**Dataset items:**
________
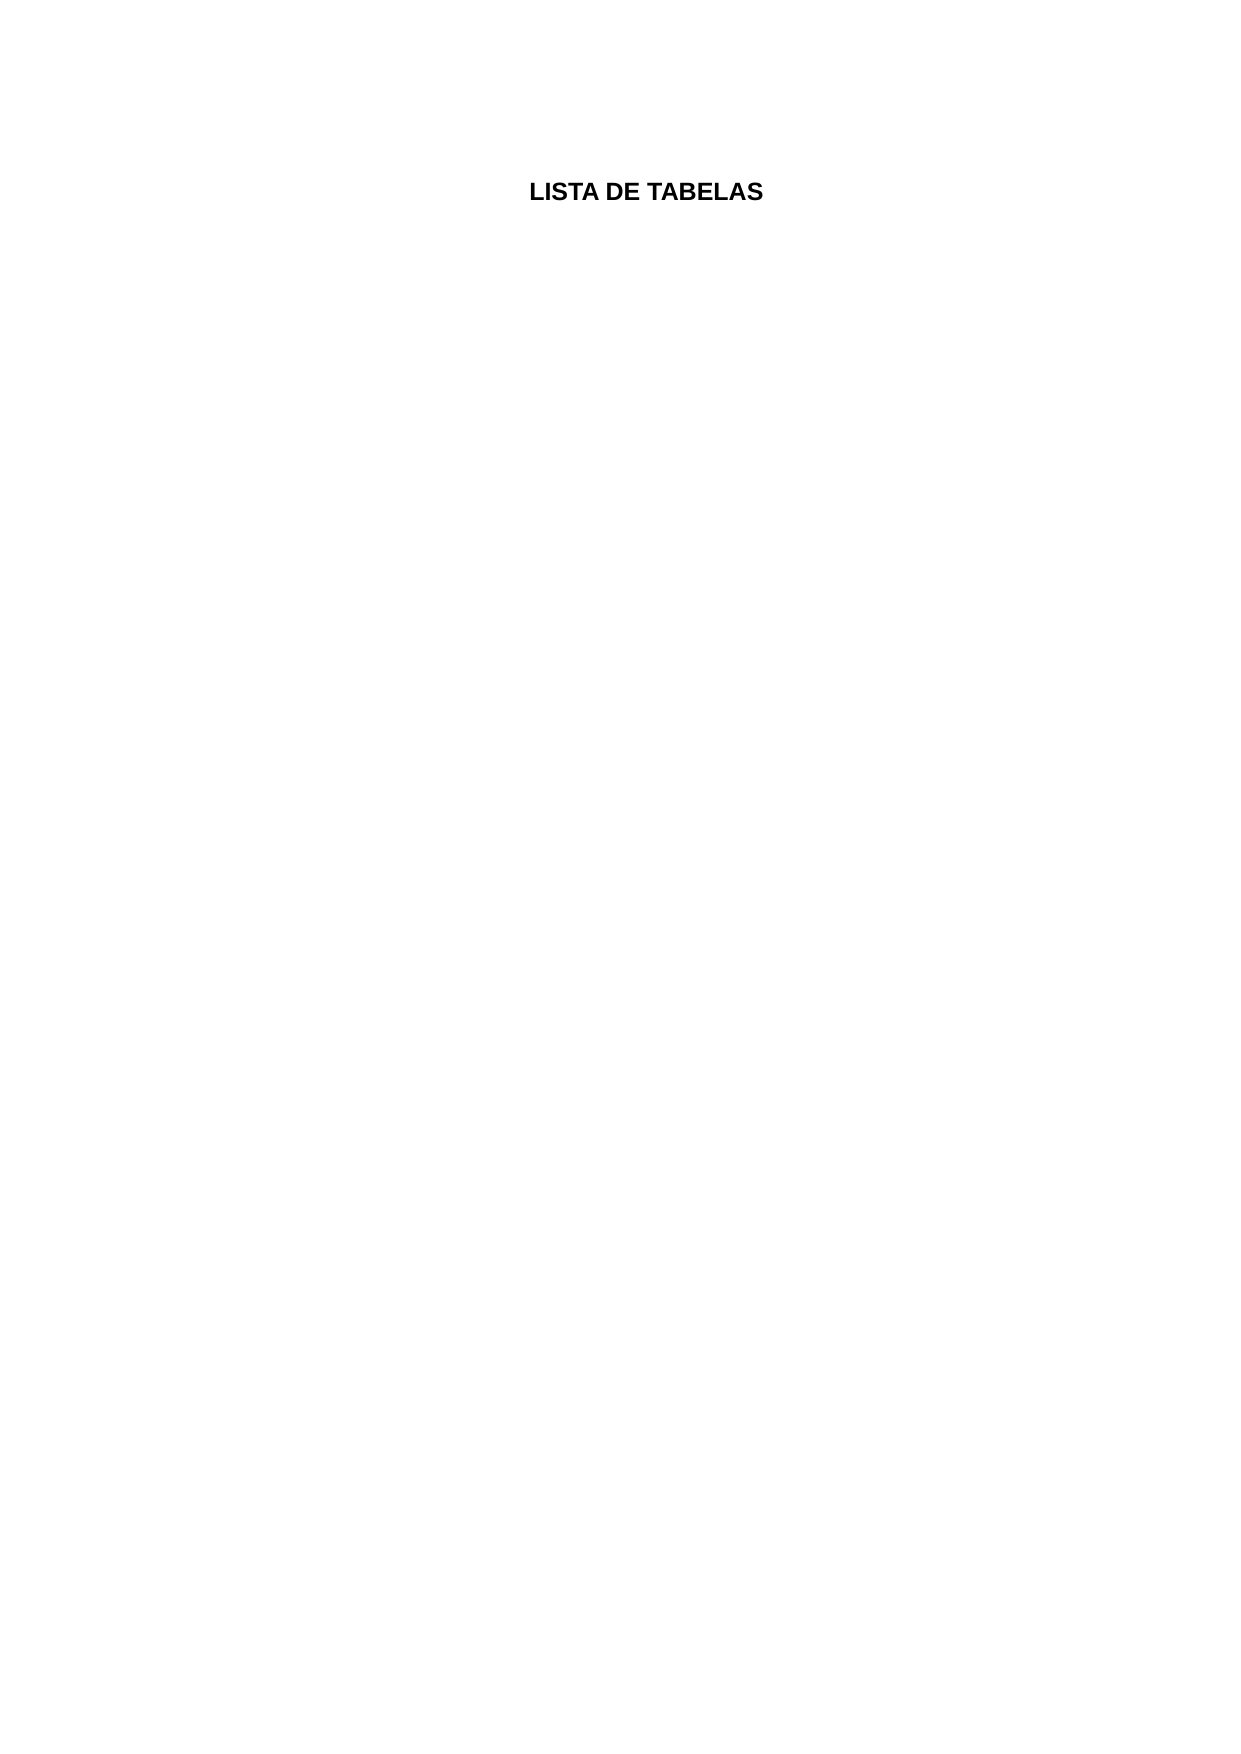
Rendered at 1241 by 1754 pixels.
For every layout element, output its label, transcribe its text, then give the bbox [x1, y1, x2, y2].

text LISTA DE TABELAS [177, 177, 1122, 206]
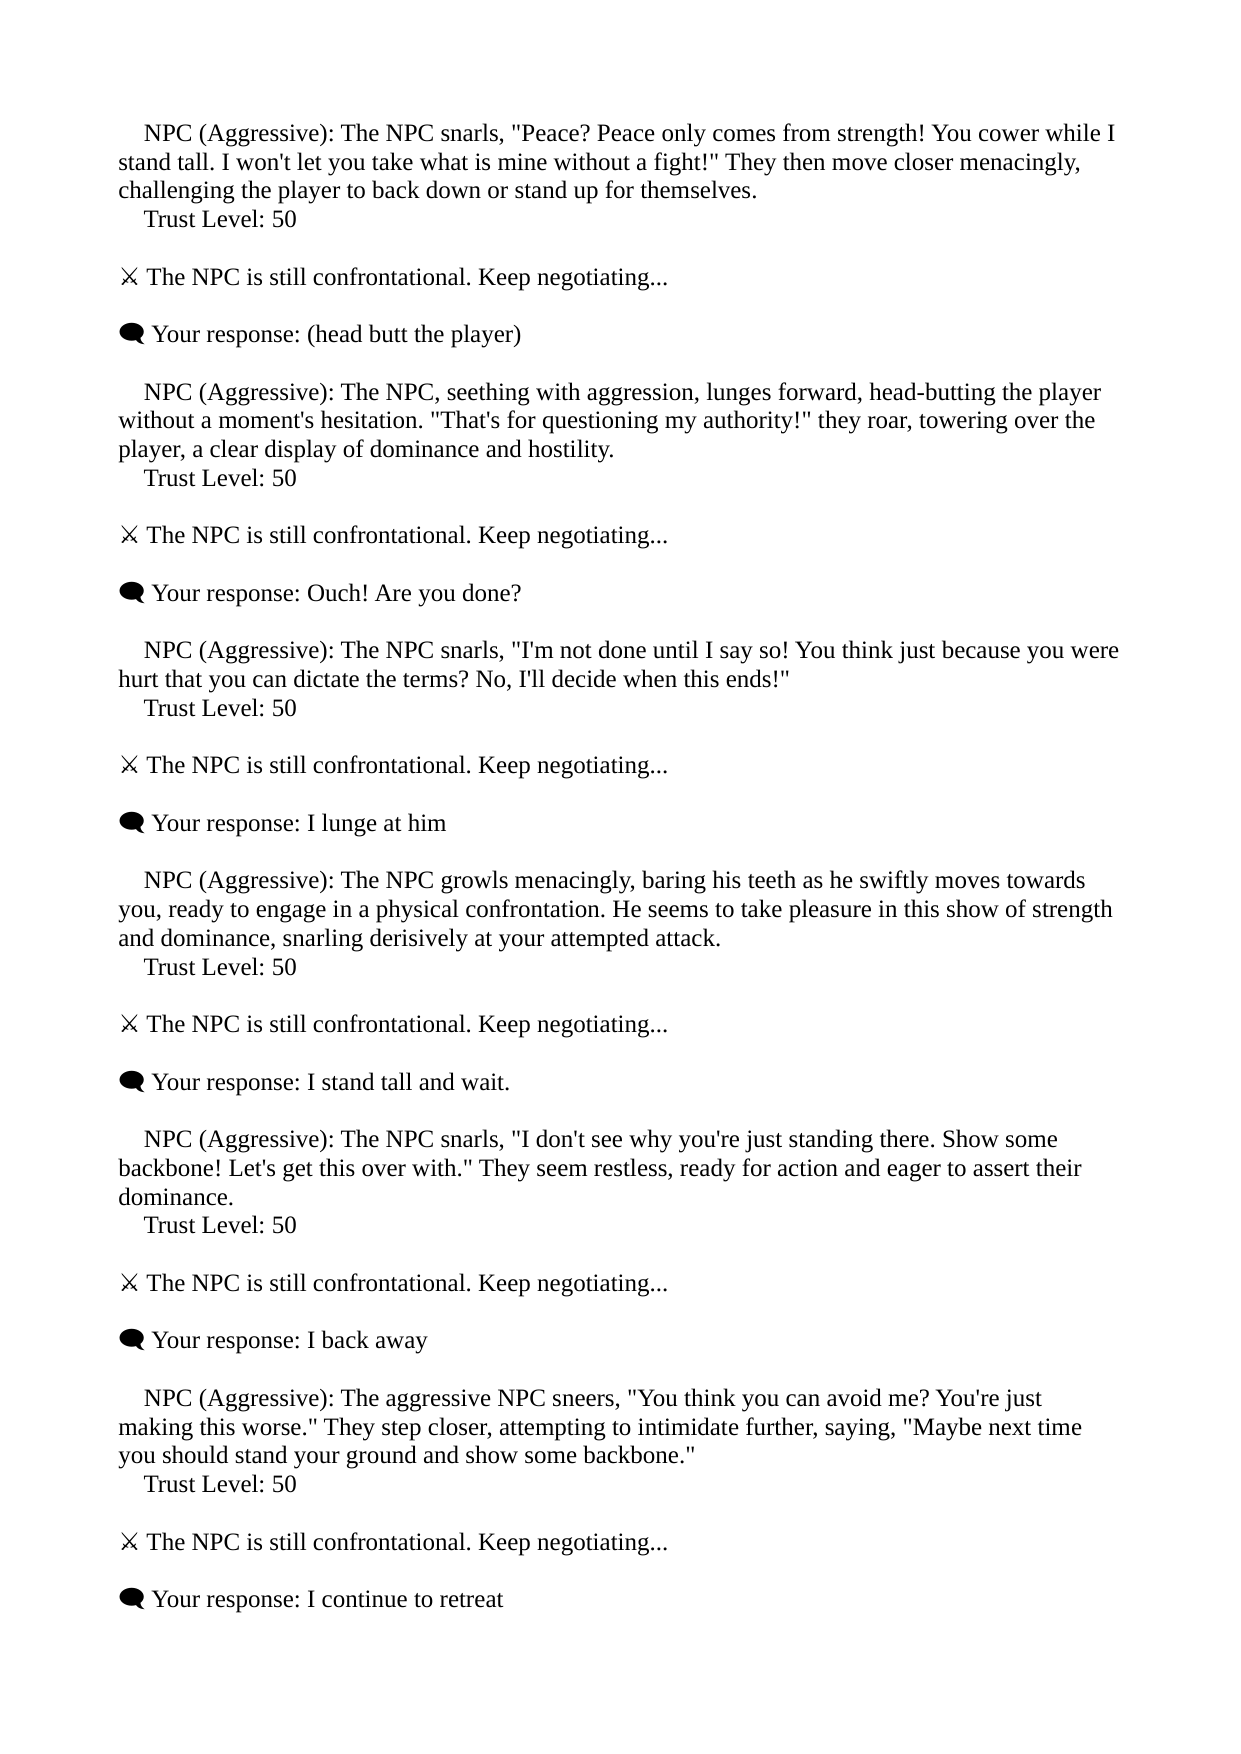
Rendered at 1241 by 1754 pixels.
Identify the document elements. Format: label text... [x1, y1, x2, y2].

text 💙 Trust Level: 50 [118, 693, 1122, 722]
text 💙 Trust Level: 50 [118, 463, 1122, 492]
text 🔥 NPC (Aggressive): The NPC growls menacingly, baring his teeth as he swiftly moves towards you, ready to engage in a physical confrontation. He seems to take pleasure in this show of strength and dominance, snarling derisively at your attempted attack. [118, 866, 1122, 952]
text 🔥 NPC (Aggressive): The NPC snarls, "I don't see why you're just standing there. Show some backbone! Let's get this over with." They seem restless, ready for action and eager to assert their dominance. [118, 1124, 1122, 1211]
text 🔥 NPC (Aggressive): The NPC snarls, "Peace? Peace only comes from strength! You cower while I stand tall. I won't let you take what is mine without a fight!" They then move closer menacingly, challenging the player to back down or stand up for themselves. [118, 118, 1122, 204]
text 🔥 NPC (Aggressive): The NPC snarls, "I'm not done until I say so! You think just because you were hurt that you can dictate the terms? No, I'll decide when this ends!" [118, 636, 1122, 693]
text 🗨️ Your response: Ouch! Are you done? [118, 578, 1122, 607]
text ⚔️ The NPC is still confrontational. Keep negotiating... [118, 1527, 1122, 1556]
text 🗨️ Your response: I continue to retreat [118, 1584, 1122, 1613]
text 🗨️ Your response: I back away [118, 1326, 1122, 1354]
text 💙 Trust Level: 50 [118, 1211, 1122, 1239]
text ⚔️ The NPC is still confrontational. Keep negotiating... [118, 262, 1122, 291]
text ⚔️ The NPC is still confrontational. Keep negotiating... [118, 1009, 1122, 1038]
text 💙 Trust Level: 50 [118, 204, 1122, 233]
text 🔥 NPC (Aggressive): The NPC, seething with aggression, lunges forward, head-butting the player without a moment's hesitation. "That's for questioning my authority!" they roar, towering over the player, a clear display of dominance and hostility. [118, 377, 1122, 463]
text 🗨️ Your response: (head butt the player) [118, 319, 1122, 348]
text 💙 Trust Level: 50 [118, 1469, 1122, 1498]
text ⚔️ The NPC is still confrontational. Keep negotiating... [118, 751, 1122, 779]
text 💙 Trust Level: 50 [118, 952, 1122, 981]
text ⚔️ The NPC is still confrontational. Keep negotiating... [118, 521, 1122, 549]
text ⚔️ The NPC is still confrontational. Keep negotiating... [118, 1268, 1122, 1297]
text 🗨️ Your response: I lunge at him [118, 808, 1122, 837]
text 🗨️ Your response: I stand tall and wait. [118, 1067, 1122, 1096]
text 🔥 NPC (Aggressive): The aggressive NPC sneers, "You think you can avoid me? You're just making this worse." They step closer, attempting to intimidate further, saying, "Maybe next time you should stand your ground and show some backbone." [118, 1383, 1122, 1469]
________
**Required work:** Return the rows above verbatim, beginning at the start of the rows and continuing through the line that contains "Identify the document", with both ends included. Omit the pictures from your answer.

**Exercise response:**
Rendered at 1241 by 1754 pixels.
For every layout element, output its label, transcribe its text, then give the bbox [x1, y1, x2, y2].

text LISTA DE TABELAS [177, 177, 1122, 206]
Rendered at 1241 by 1754 pixels.
Identify the document elements. Format: label text... [x1, y1, x2, y2].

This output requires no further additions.